6 novembro 2022 19:42

Bastou o espaço de uma geração para a Rússia mergulhar num novo género de autocracia
max ryazanov/getty images
Jornalista e ativista, Masha Gessen narra a evolução da Rússia nas últimas quatro décadas, através do percurso de quatro jovens para quem a liberdade é importante
6 novembro 2022 19:42
Quem já era adulto quando Putin se tornou Presidente não terá ficado surpreendido com a transformação da Rússia pós-soviética numa autocracia. Os países, como as pessoas, costumam mudar pouco, e as condições para um regresso a uma tradição repressiva — com modificações substanciais, mas ainda assim — estavam lá todas. O facto de Putin provir do KGB/FSB e de ter sido o seu diretor estava longe de ser tranquilizador. A forma como ele chegou ao poder, pela mão de um Presidente que tinha passado os últimos anos a experimentar primeiros-ministros à medida que o seu próprio tempo no cargo se esgotava, também não augurava nada de bom. A popularidade de Putin foi construída com base numa guerra lançada com pretextos suspeitos, e a sua nomeação-surpresa como presidente interino à entrada do ano 2000, quando toda a gente estava distraída a festejar, foi um gesto de habilidade algo excessiva.

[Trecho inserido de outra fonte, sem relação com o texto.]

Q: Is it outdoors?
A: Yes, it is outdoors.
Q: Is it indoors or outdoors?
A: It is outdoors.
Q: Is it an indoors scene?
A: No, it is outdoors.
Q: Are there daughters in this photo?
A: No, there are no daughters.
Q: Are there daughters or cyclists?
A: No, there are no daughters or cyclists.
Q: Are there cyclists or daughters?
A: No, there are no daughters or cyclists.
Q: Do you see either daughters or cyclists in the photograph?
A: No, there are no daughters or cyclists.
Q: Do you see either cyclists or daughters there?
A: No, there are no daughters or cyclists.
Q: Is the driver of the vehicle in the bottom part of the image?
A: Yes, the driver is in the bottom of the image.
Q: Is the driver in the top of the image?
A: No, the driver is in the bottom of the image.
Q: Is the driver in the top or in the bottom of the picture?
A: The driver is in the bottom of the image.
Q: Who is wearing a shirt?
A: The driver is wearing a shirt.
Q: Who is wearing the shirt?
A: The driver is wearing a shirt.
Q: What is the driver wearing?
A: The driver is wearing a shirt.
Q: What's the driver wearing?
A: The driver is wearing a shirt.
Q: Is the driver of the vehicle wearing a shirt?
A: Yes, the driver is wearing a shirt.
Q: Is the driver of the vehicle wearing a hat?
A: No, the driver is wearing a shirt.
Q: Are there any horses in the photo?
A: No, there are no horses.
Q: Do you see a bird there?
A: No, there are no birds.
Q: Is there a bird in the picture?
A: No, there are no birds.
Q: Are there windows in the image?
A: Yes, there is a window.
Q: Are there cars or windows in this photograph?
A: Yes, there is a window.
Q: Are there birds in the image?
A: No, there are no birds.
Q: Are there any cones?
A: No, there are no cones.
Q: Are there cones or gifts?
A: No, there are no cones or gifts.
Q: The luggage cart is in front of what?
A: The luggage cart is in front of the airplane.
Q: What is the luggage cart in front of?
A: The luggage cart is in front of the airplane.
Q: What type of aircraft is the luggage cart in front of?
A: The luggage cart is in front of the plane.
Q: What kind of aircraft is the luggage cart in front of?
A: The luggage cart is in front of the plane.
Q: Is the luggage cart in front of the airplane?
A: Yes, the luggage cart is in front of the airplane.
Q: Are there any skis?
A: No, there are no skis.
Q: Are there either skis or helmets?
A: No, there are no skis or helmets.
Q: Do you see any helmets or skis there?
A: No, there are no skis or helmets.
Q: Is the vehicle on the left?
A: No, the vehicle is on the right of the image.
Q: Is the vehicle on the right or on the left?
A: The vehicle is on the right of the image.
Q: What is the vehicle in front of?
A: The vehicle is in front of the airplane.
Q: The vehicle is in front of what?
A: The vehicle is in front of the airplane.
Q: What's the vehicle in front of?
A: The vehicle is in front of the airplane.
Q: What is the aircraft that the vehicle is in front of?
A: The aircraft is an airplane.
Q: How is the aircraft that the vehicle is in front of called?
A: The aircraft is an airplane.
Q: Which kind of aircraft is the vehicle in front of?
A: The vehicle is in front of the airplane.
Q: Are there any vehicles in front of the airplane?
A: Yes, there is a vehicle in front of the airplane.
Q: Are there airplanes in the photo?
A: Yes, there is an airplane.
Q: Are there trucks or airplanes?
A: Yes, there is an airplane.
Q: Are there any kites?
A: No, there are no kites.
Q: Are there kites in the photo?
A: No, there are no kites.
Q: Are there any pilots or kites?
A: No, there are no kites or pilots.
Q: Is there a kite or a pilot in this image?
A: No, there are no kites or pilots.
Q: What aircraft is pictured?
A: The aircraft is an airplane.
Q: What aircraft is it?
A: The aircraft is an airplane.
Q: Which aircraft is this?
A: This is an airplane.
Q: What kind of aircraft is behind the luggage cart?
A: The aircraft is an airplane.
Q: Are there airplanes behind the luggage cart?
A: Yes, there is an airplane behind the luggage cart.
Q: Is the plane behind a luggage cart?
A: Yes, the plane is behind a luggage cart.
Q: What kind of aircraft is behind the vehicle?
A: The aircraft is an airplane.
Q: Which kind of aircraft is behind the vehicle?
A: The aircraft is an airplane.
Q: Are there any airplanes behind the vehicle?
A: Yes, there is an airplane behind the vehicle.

Em todo o caso, o fim súbito de um Estado totalitário em decadência jamais poderia trazer o advento imediato de uma democracia, muito menos de uma democracia próspera. Trouxe, sim, dez anos de caos económico e social que destruíram ilusões irrealistas. Quando Putin assumiu a presidência, em 2000, a população, mais do que tudo, queria ordem, e foi ordem que ele lhe deu. Nessa fase, a liderança de Putin era indiscutível. Quando as condições económicas começaram a mudar, ele já tinha consolidado o seu poder, apossando-se dos principais media, em especial a televisão, e neutralizando outros centros de poder, desde os oligarcas até aos governadores regionais. Quanto a eventuais rivais políticos, foram sendo eliminados por meios que iam de processos judiciais a assassínios, passando pela própria falta de acesso aos media.